> [Work to complete] Update the records below so that every "WhatsApp" becomes "Telegram", with everything else left unchanged. Give back only the text, without the pictures.

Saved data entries
....
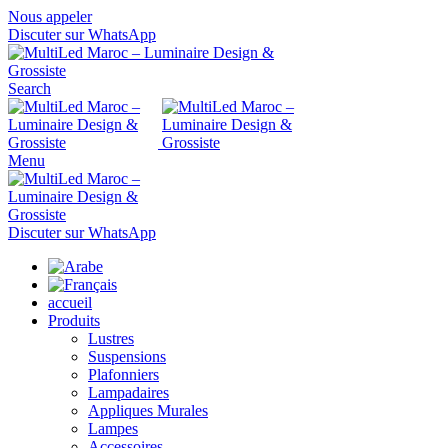
Nous appeler
Discuter sur WhatsApp
Search
Menu
Discuter sur WhatsApp
accueil
Produits
Lustres
Suspensions
Plafonniers
Lampadaires
Appliques Murales
Lampes
Accessoires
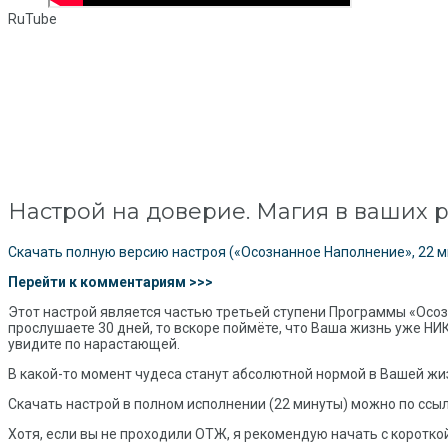
RuTube
Настрой на доверие. Магия в ваших р
Скачать полную версию настроя («Осознанное Наполнение», 22 м
Перейти к комментариям >>>
Этот настрой является частью третьей ступени Программы «Осо
прослушаете 30 дней, то вскоре поймёте, что Ваша жизнь уже НИ
увидите по нарастающей.
В какой-то момент чудеса станут абсолютной нормой в Вашей жи
Скачать настрой в полном исполнении (22 минуты) можно по ссы
Хотя, если вы не проходили ОТЖ, я рекомендую начать с коротко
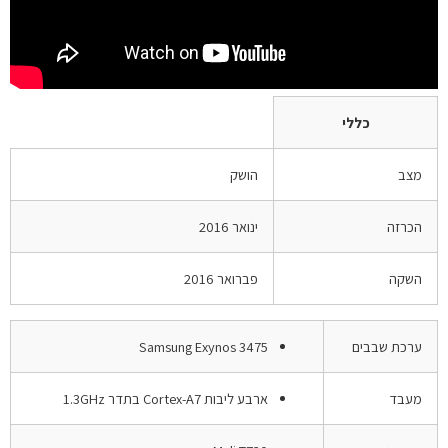
כללי
מצב
הושק
הכרזה
ינואר 2016
השקה
פברואר 2016
ערכת שבבים
Samsung Exynos 3475
מעבד
ארבע ליבות Cortex-A7 בתדר 1.3GHz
....
> [Response]
Nous appeler
Discuter sur Telegram
Search
Menu
Discuter sur Telegram
accueil
Produits
Lustres
Suspensions
Plafonniers
Lampadaires
Appliques Murales
Lampes
Accessoires
RuTube
Настрой на доверие. Магия в ваших р
Скачать полную версию настроя («Осознанное Наполнение», 22 м
Перейти к комментариям >>>
Этот настрой является частью третьей ступени Программы «Осо
прослушаете 30 дней, то вскоре поймёте, что Ваша жизнь уже НИ
увидите по нарастающей.
В какой-то момент чудеса станут абсолютной нормой в Вашей жи
Скачать настрой в полном исполнении (22 минуты) можно по ссы
Хотя, если вы не проходили ОТЖ, я рекомендую начать с коротко
כללי
מצב
הושק
הכרזה
ינואר 2016
השקה
פברואר 2016
ערכת שבבים
Samsung Exynos 3475
מעבד
ארבע ליבות Cortex-A7 בתדר 1.3GHz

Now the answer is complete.